I’m giving a detailed answer that goes into how I lie, but to be clear I’m exceptionally scrupulous about honesty and expect I lie extremely rarely by “normal standards.” Even now I want to edit that “extremely” to a “very” or “quite” because it’s not possible that regular people lie that often… right? I confidently expect that in the future people who are curious or curious-but-flinching can ask me about a topic and receive a true answer, unless we reach a level of normalized social violence which will make it obvious-to-both-of-us that truth is extremely rare.
I refactored my thinking similarly a while ago.
However, I feel like traditional virtue-ethical notions e.g. “courage,” “integrity,” have the same adversarial Goodharting problem (3) as in your critique of utilitarianism. “Loyalty is when you obey the Master,” “courage is when you go to war against the Enemy without fearing death,” etc. I suspect utilitarianism is maybe only barely worse than other ethical systems in regards to (2). It’s worthwhile to compare EA against regular humans. I don’t really understand either.

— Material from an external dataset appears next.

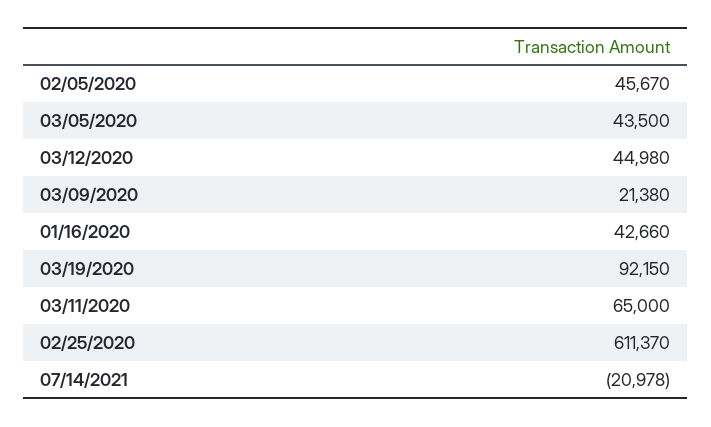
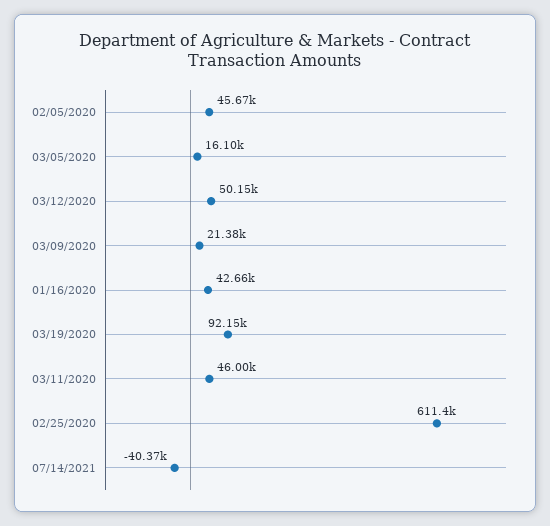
03/05/2020: 43500 -> 16100
03/12/2020: 44980 -> 50150
03/11/2020: 65000 -> 46000
07/14/2021: -20978 -> -40370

I think of virtue ethics as something like “being a healthy and functional cog in the Humanity machine,” where the Humanity machine is ultimately utilitarian.
Further, I think a lot of arguments for utilitarian behaviors “pass through” to virtue ethics insofar as we think that traits like “ambition” and “scope sensitivity” are virtues. I think they are: seeing their characteristic absence has a similar sliminess to seeing a cowardly or slavish person.
(Sometimes it’s just a lack of underlying numeracy, which I would not consider a lack of virtue but rather of education. I spoke to a man who said he wouldn’t suck a dick for a billion dollars, because he just couldn’t. I walked him through the size of a billion, and he changed his mind.)